Mario Martone, invece, convince con il suo Capri-Revolution. Ambientato agli inizi del’900 sulla splendida isola, periodo in cui si sviluppa il movimento artistico, nudista e vegetariano di Karl Diegenbach.

«Mi sono imbattuto nella storia della comune del pittore Karl Diefenbach per caso vedendo i suoi quadri alla Certosa di Capri – racconta il regista – non sapevo che all’inizio del Novecento ci fossero comuni che anticipavano le esperienze degli anni Sessanta e Settanta, per me si è creato un immediato cortocircuito temporale con Joseph Beuys, artista rivoluzionario che ha realizzato in quegli anni Capri Batterie, una lampadina innestata in un limone. Mi interessava l’idea dell’arte che non era ricerca estetica ma il tentativo, frutto di una visione politica, di trovare un diverso modo di creare una relazione tra le persone. Per questo Seyboud è un personaggio nuovo che ha ormai alle spalle la pittura e si dedica alla danza come forma di interazione tra gli uomini».

Attraverso la storia di Lucia, interpretata da Marianna Fontana,  giovane isolana capraia, costretta a subire soprusi dal padre e i fratelli in un contesto dove regna il maschilismo e l’ignoranza, Martone rende l’isola metafora del mondo in cui giovani ribelli lottano per la propria libertà. Lucia infatti si ribella, segue il capo hippie di una comune e il medico progressista del paese, dà una nuova prospettiva alla sua vita. «Un’isola dove convive la filosofia della comune, l’ideologia del medico e una dimensione arcaica». Una riflessione dunque sulla liberazione da schemi politici, sociali ed intellettuali in cui si promuove la circolazione di idee nuove come il vegeterianesimo. La rivoluzione di Capri è un’utopia che invita al cambiamento come espressione autentica dell’uomo, oltre ogni convenzione. altro uomo. «Uno dei fronti politici dei prossimi decenni sarà certamente la messa in discussione della catena alimentare perché direttamente collegata ad uno sviluppo tumultuoso e violento, ad uno squilibrio mostruoso che fa parte di un’idea di progresso che non ci soddisfa più» – dichiara il regista parlando della scelta dei personaggi dei suoi film di non uccidere e non mangiare animali.
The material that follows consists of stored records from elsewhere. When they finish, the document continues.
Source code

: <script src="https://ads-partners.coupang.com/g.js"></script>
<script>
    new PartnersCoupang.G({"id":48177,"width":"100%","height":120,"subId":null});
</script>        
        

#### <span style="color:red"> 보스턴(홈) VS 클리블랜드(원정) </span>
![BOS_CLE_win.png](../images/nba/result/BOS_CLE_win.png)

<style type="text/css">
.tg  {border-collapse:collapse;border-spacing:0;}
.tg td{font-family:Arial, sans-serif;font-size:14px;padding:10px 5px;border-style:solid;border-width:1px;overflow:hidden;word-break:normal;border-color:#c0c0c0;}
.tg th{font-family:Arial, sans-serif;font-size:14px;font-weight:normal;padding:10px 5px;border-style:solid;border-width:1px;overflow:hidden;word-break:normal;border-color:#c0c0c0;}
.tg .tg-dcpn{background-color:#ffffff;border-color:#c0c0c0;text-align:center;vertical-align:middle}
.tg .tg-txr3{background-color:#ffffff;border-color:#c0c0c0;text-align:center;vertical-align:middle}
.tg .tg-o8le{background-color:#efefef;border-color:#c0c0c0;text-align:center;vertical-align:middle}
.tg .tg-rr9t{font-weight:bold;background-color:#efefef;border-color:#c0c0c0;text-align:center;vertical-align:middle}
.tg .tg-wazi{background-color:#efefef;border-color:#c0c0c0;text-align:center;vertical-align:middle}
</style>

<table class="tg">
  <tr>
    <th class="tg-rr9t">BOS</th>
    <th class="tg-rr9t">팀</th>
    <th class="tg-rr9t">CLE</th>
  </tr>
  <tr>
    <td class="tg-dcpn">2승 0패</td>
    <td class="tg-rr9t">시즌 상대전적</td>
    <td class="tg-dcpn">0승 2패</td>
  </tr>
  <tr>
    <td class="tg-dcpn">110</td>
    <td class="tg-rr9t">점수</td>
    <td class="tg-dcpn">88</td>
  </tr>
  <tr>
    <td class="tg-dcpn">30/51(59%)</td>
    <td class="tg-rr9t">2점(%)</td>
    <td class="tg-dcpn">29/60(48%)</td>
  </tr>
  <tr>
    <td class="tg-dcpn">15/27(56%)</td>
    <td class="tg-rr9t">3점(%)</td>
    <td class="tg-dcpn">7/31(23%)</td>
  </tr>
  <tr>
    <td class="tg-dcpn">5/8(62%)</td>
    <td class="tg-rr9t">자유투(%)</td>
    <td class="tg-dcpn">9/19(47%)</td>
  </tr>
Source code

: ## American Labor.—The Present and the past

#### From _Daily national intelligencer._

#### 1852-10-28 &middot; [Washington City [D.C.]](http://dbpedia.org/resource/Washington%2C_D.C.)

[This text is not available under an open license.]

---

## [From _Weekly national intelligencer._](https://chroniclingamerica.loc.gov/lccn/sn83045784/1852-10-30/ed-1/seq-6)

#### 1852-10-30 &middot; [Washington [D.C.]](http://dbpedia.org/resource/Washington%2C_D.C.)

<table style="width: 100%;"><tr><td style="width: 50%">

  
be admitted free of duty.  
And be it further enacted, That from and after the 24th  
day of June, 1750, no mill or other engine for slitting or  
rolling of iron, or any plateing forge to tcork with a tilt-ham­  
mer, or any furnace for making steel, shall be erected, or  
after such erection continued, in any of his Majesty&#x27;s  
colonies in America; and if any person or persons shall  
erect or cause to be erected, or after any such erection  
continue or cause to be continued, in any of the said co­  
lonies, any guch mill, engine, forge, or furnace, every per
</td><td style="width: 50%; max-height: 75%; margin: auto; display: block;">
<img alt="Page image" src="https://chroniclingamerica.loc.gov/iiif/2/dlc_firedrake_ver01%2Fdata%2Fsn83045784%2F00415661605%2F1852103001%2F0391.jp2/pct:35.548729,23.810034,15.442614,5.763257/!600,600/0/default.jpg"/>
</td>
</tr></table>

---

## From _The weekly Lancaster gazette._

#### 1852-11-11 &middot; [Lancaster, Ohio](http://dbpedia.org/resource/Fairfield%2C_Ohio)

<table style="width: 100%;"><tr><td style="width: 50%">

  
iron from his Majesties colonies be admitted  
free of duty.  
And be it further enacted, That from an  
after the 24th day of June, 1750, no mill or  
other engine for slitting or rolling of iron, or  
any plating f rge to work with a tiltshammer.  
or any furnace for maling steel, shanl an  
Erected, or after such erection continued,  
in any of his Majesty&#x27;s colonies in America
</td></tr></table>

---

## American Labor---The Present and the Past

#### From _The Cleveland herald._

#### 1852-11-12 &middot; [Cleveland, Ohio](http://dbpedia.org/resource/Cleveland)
Altra protagonista femminile, mood e punti geografici completamente distanti, nel film in concorso “The Nightingale” dell’australiana Jennifer Kent. Revenge movie ambientato in Tasmania nel 1875, in cui una giovane detenuta dopo aver subito violenze ripetute da parte dei soldati, cerca di farsi giustizia da sola. L’attenzione sul film si è purtroppo spostata ad un fatto increscioso successo al termine della proiezione, in cui un accreditato ha insultato con veemenza la regista. Il film ha toni violenti e oscuri; la vittima diventa carnefice seminando crudeltà, morte e violenza. È sicuramente a causa di cotanta cattiveria gratuita che l’unica regista donna in concorso di questa edizione della mostra, ha destato scalpore e disapprovazione. In realtà il film vuole essere una dura critica della civilizzazione dove il diverso, lo straniero, in questo caso “l’aborigeno” ristabilisce un equilibrio rotto, vendicandosi dell’altro, il “civilizzatore”. The Nightingale che in italiano vuol dire Usignolo, appellativo della protagonista, pare però tutt’altro che melodioso e gentile come il canto dell’uccello a cui fa riferimento, ma piuttosto stridente in un festival in cui la violenza di qualsiasi forma è stata analizzata e mai giustificata in nome di un ideale.